Peekay puts his anti-racist beliefs to the test when he is offered a fight in a black township, which was illegal. (“This was not a fight between black and white, it was a testing of the spirit, the spirit of Africa itself.”) This fight, against a black young man who is believed to be a future tribal spirit leader, is definitely the most memorable fight of the novel. At the end of the fight, all black and whites equally cheer the victor. The ring announcer sums it up beautifully: “We have seen the spirits fight. In this we are all brothers.”
In addition to dissecting the racial hatred in South Africa, “The Power of One” also takes on religion. Peekay’s mother has an extreme come-to-Jesus moment, after which she dedicates her life to saving “the lost.” She puts all “fun things” on “the Lord’s banned list.” Peekay is doubtful of his mother’s newfound faith: “All the people I knew who had opened up their hearts to Jesus struck me as a pretty pathetic lot, not bad, not good, just nothing.”

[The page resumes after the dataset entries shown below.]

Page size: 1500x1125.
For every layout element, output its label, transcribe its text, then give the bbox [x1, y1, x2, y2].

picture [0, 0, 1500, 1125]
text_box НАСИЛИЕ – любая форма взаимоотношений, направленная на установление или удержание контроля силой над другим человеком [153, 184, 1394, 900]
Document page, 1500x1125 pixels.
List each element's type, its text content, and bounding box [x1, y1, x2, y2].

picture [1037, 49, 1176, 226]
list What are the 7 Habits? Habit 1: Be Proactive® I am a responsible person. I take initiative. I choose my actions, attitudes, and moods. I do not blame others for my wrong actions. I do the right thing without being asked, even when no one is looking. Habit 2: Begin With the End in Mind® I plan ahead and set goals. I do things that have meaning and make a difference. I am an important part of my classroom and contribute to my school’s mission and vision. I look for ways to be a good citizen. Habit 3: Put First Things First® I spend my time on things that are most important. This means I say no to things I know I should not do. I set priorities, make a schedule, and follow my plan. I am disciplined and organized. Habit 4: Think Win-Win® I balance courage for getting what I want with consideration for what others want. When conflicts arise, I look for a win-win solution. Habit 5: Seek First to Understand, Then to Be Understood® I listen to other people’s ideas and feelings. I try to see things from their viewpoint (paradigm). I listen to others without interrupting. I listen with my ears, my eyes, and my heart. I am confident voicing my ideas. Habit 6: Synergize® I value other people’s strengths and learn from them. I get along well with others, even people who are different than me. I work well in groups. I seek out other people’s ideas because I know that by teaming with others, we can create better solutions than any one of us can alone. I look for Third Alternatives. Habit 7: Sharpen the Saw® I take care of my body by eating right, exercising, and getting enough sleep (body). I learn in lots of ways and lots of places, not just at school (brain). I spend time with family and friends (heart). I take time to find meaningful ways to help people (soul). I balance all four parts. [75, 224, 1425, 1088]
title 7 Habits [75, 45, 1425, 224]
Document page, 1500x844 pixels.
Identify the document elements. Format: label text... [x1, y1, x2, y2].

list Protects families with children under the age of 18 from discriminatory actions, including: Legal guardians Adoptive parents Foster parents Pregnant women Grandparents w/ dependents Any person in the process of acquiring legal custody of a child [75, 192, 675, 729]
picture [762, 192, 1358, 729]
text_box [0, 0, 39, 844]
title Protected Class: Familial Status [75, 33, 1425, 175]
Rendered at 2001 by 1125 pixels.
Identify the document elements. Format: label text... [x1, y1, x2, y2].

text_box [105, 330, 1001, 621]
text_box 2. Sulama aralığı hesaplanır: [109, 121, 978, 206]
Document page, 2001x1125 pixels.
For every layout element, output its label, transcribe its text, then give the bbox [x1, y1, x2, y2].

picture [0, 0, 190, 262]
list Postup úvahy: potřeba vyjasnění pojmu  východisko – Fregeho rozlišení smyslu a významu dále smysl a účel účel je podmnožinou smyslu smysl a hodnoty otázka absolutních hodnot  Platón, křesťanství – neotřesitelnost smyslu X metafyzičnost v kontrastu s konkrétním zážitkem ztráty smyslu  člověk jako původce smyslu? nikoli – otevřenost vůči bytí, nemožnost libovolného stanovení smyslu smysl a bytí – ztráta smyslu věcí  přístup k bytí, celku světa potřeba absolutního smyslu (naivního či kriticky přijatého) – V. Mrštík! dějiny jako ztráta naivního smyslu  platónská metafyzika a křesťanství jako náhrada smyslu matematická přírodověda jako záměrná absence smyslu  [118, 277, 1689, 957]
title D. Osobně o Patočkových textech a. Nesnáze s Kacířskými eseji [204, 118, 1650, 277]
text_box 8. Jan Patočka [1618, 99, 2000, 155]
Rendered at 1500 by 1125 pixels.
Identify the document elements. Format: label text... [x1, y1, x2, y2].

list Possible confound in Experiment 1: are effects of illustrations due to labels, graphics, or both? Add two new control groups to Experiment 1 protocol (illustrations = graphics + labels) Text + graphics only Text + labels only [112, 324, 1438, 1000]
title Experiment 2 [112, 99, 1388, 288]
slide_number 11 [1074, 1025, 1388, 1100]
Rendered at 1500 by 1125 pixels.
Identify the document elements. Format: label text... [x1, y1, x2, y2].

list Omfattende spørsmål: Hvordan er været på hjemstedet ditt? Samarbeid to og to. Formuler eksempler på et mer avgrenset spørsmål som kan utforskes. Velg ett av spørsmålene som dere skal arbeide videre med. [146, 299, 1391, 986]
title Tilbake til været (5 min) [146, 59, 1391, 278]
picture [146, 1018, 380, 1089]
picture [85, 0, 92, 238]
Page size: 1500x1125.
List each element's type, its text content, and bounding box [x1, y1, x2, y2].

Until a friend told me about this book, I’d never heard about it, the film adaptation or the author, Bryce Courtenay. As a boxing fanatic, I loved all the detail about the fights and how they worked in 1940s South Africa. But while Peekay’s undying desire to being welterweight champion of the world is the driving force behind the narrative, this novel has so much else going on. People who hate boxing will still love this novel. It’s long, and I am fully aware of what I’m doing in recommending a 500-page novel. It may take a while to get through, but at the end, I found this to be a very rewarding read.